EDITORIALS

LePage’s Medicaid consultant ought to deliver cost-saving solutions fit for Maine

A doctor checks the blood pressure of a patient at the J.W.C.H. safety-net clinic in the center of skid row in downtown Los Angeles in this July 30, 2007, file photograph.
LUCY NICHOLSON | REUTERS
A doctor checks the blood pressure of a patient at the J.W.C.H. safety-net clinic in the center of skid row in downtown Los Angeles in this July 30, 2007, file photograph.
Posted Dec. 02, 2013, at 12:50 p.m.

The consultant Gov. Paul LePage’s administration has charged with conducting a far-reaching — and controversial — review of Maine’s Medicaid and public welfare programs faces a key deadline in the coming weeks.

On Dec. 20, Gary Alexander — the former health and human services chief in Rhode Island and former welfare chief in Pennsylvania — and his colleagues are expected to deliver their blueprint for a “global redesign of the Medicaid-welfare system and operations,” according to Alexander’s contract with the state.

Regardless of political persuasion, there should be universal agreement that Maine’s Medicaid system is in need of reform. It’s our hope Alexander’s report offers a viable path forward upon which Democrats and Republicans can agree, though it wouldn’t hurt for lawmakers to be slightly wary of its advice.

Maine’s above-average health care spending extends to MaineCare, the state’s Medicaid program. In 2009, Maine spent $8,077 per Medicaid recipient, the 16th-highest total nationwide and 18 percent more than the national average, according to the federal Centers for Medicare and Medicaid Services.

Medicaid now accounts for about a quarter of Maine’s state budget. And even though Maine is not among the states expanding Medicaid under the Affordable Care Act, the state’s Medicaid program is still expected to grow as uninsured residents look for insurance to comply with the federal law’s individual mandate and discover they’re Medicaid-eligible. In October, that happened to 623 Maine people. That number can be expected to grow as healthcare.gov recovers from its bungled rollout and enrollment deadlines approach.

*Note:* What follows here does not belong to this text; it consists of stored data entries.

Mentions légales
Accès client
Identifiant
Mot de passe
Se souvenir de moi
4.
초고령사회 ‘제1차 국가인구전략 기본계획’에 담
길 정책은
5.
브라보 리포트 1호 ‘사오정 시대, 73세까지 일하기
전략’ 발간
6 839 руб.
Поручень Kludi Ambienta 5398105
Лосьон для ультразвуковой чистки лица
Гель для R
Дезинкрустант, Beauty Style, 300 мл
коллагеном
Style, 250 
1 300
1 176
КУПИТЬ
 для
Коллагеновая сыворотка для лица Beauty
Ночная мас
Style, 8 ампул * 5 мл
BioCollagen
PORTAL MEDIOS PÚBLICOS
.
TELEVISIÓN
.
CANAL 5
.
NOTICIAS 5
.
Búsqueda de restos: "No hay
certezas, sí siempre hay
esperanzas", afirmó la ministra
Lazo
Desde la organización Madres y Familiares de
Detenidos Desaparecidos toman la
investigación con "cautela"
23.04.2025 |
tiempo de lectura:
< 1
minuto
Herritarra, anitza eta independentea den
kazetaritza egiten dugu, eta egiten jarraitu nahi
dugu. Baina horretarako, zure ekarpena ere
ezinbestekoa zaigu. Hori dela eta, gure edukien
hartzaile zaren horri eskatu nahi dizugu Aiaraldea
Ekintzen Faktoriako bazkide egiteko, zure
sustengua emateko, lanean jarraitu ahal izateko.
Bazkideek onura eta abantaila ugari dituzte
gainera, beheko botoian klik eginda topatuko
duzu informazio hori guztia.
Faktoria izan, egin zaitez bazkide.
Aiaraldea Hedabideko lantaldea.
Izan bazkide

Within Medicaid, there are several areas where change should happen, lowering costs and improving the quality of care. One expensive example is emergency room use. In 2006, Maine’s overall emergency room use was 30 percent higher than the national average, and Medicaid recipients were more likely than those with private insurance and the uninsured to visit the emergency room for care.

We wouldn’t be surprised to see Alexander recommend Maine pursue a “global waiver” from the federal government that would allow the state to administer more Medicaid services as it sees fit in exchange for sticking to a defined budget cap. LePage and Mary Mayhew, Maine’s health and human services commissioner, have often spoken of a need for a global waiver, and Alexander is noted for the global waiver he secured for Rhode Island. In a consulting report he completed earlier this year for Arkansas’ General Assembly, Alexander recommended a global waiver for that state.

Rhode Island’s waiver wasn’t exactly global, since the federal government didn’t allow the state all the flexibility it requested. But the flexibility it did grant could be a type of flexibility that serves Maine well. Though the state could have made many of the changes it did without the waiver authority, Rhode Island’s waiver allowed the state to change the way it delivered long-term care to adults with disabilities and the elderly, allowing the state to claim federal reimbursement for more services provided at home and in community settings rather than in nursing homes.

Rhode Island has also shifted its Medicaid program to a managed-care model in which health care providers have incentives to keep patients healthy rather than perform multiple tests and procedures. That’s a change Maine can make without a global waiver, and it’s a change several other states have made.

Tennessee was the first state in the country to make the change and has seen promising results: virtually unchanged per-recipient Medicaid costs since 2004 and 95 percent satisfaction among recipients. Arkansas hasn’t adopted managed care, but it’s experimenting with a model in which it rewards primary care doctors substantially for keeping their patients healthy and out of the hospital.

If Alexander recommends a global waiver for Maine along the lines of Rhode Island’s model, policymakers should know that Maine is unlikely to receive the same arrangement Rhode Island received in the last days of George W. Bush’s administration in 2009. While the Ocean State agreed to stay under an aggregate $12 billion, five-year budget gap in exchange for the flexibility, the state never expected to come close to spending that much. Critics have called the arrangement a “sweetheart deal.”

There are lessons Maine can learn from Rhode Island’s experience. Alexander should make sure they can translate to Maine before recommending them here.